少し前の事。 3月なのにこの静岡に雪が舞う日、仕事を休み目的の場所へと向かう。
どうしても行きたい場所だ。
電車待つホームは強い風が吹き、雪が飛んでくる。春が見えた矢先なのに鼻と耳がキンとする程寒い。
はやく電車の中に逃げ込みたい気分だ。
だが、当の電車といえば雪・強風のためかなりの遅れが出ている・・・
何とも迷惑な風だろう。
数十分の遅れで電車に乗り込む事ができた。こんな事なら真冬着で出てくれば良かったと少しの後悔。いや、結構な後悔かな。
予定よりもかなり遅れて静岡に到着。
さあ、目的地までは徒歩10分くらいかな… よく歩いたコースを久しぶりに歩き出す。
歩き始めて少しすると、こころなしか足早な自分に含み笑い。
次第にこころなしなどではなく、完全に早足になっていく。
思い人が待つ場所へと向かっている訳ではないのだけどね。 まぁ、ソレに近いモノとでもいうのなか?
さすがの早足で半分位の時間で目的地へ到着。
ドキドキというのでもなく、緊張というのでもなく、ちょっと表現しにくい想いがジワリジワリとにじみ出てくる。
初めて見る階段を初めて登っていく。
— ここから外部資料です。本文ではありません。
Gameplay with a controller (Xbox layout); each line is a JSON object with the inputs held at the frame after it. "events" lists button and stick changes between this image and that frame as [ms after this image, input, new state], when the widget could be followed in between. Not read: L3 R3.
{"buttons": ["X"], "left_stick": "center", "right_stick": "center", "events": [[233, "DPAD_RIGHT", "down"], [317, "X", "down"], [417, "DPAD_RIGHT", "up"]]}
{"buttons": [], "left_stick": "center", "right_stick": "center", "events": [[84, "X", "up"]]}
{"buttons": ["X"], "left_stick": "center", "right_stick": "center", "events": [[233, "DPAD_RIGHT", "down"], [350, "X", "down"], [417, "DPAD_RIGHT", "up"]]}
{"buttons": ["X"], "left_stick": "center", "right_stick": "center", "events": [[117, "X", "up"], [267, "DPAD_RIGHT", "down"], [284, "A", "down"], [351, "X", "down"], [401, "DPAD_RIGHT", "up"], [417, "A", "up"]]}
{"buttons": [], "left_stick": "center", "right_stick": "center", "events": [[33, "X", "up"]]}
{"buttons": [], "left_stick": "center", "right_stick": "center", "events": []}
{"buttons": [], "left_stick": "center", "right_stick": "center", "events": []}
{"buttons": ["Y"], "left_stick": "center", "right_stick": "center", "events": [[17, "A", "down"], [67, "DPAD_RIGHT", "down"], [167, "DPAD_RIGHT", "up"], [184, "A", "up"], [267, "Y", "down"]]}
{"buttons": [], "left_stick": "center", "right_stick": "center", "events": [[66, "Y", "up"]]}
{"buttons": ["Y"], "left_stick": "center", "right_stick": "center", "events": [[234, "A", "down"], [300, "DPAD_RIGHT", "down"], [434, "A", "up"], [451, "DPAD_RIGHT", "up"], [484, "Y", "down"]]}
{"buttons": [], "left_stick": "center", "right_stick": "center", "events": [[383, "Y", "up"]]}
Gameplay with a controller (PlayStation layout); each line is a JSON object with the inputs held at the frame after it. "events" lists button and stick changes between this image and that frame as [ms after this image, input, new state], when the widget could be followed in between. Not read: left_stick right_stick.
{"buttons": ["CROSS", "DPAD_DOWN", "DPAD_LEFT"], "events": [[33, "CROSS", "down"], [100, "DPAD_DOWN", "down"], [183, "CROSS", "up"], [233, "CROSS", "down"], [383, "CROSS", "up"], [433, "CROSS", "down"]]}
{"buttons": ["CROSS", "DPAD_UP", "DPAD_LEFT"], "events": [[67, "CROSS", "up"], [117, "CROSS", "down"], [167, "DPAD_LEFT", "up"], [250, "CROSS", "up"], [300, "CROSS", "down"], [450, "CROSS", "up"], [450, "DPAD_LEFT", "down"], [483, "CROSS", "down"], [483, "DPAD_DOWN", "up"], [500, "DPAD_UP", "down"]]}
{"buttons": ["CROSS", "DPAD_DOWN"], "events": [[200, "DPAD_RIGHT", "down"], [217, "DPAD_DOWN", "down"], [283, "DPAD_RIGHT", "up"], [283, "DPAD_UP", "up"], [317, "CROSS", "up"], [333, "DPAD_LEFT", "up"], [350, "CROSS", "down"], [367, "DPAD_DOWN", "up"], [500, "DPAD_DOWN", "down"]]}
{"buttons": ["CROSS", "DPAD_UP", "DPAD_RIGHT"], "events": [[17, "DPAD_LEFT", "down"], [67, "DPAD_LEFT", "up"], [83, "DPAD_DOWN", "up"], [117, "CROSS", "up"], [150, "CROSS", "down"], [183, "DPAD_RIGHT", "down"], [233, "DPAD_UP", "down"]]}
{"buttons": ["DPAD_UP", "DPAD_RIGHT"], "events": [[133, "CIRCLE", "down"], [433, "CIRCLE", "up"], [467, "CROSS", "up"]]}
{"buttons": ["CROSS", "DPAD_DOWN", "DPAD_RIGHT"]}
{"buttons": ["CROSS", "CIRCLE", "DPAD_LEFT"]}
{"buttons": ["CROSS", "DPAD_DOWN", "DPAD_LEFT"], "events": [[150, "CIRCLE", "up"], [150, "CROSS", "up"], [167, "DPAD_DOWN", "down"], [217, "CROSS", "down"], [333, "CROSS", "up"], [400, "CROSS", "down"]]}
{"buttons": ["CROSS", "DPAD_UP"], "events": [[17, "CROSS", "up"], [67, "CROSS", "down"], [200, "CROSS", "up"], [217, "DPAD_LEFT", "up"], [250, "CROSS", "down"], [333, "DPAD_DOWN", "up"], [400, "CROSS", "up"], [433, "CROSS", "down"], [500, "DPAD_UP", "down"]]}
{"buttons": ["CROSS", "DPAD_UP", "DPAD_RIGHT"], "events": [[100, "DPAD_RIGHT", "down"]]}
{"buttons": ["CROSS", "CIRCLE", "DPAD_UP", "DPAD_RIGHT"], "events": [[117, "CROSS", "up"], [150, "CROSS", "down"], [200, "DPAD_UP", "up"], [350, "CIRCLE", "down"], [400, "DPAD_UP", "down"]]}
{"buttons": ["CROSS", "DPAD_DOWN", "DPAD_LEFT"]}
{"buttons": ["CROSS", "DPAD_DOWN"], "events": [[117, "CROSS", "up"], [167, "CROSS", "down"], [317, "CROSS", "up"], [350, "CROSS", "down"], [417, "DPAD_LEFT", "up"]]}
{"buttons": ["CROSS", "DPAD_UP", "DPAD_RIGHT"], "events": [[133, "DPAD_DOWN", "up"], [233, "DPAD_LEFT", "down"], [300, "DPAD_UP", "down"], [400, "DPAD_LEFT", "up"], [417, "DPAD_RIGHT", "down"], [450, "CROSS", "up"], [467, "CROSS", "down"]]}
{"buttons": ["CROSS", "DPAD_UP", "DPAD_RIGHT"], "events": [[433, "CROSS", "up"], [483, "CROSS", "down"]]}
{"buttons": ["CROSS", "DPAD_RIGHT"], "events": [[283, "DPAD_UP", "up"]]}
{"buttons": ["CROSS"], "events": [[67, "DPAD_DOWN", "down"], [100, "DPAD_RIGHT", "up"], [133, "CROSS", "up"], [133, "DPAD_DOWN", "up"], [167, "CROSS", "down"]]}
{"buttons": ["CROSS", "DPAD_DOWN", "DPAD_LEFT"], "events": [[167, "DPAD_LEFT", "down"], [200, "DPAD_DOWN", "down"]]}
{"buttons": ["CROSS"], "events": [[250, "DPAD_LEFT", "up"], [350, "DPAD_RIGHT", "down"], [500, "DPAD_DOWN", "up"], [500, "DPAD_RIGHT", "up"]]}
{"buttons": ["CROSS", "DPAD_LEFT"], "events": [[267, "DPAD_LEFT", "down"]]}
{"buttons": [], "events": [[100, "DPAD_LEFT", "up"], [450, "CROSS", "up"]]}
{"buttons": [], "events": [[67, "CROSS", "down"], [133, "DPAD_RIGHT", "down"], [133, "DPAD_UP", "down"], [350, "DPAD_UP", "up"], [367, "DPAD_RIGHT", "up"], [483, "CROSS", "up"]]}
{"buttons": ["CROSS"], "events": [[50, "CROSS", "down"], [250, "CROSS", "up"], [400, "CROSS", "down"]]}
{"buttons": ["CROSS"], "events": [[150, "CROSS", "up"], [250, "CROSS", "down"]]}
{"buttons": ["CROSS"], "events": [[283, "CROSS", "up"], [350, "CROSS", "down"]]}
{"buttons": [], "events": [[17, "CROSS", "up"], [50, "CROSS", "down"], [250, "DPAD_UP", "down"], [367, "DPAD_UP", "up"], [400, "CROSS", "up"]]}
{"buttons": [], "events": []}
その先に初めてだけど、久しぶりともいっていい扉が待っていた。
そして僕はひっそりと笑顔を噛み殺しつつ「カチャ」と扉の向こうへと入っていく・・・
特等席からのあの窓の景色はもう観られないけど、それでも「もう一度の奇跡」に心から感謝とありがとうでいっぱです。
ダークグレーの空の隙間から射した細くて柔らかな光は春の訪れを感じるには十分すぎるほど暖かくて優しいものでした。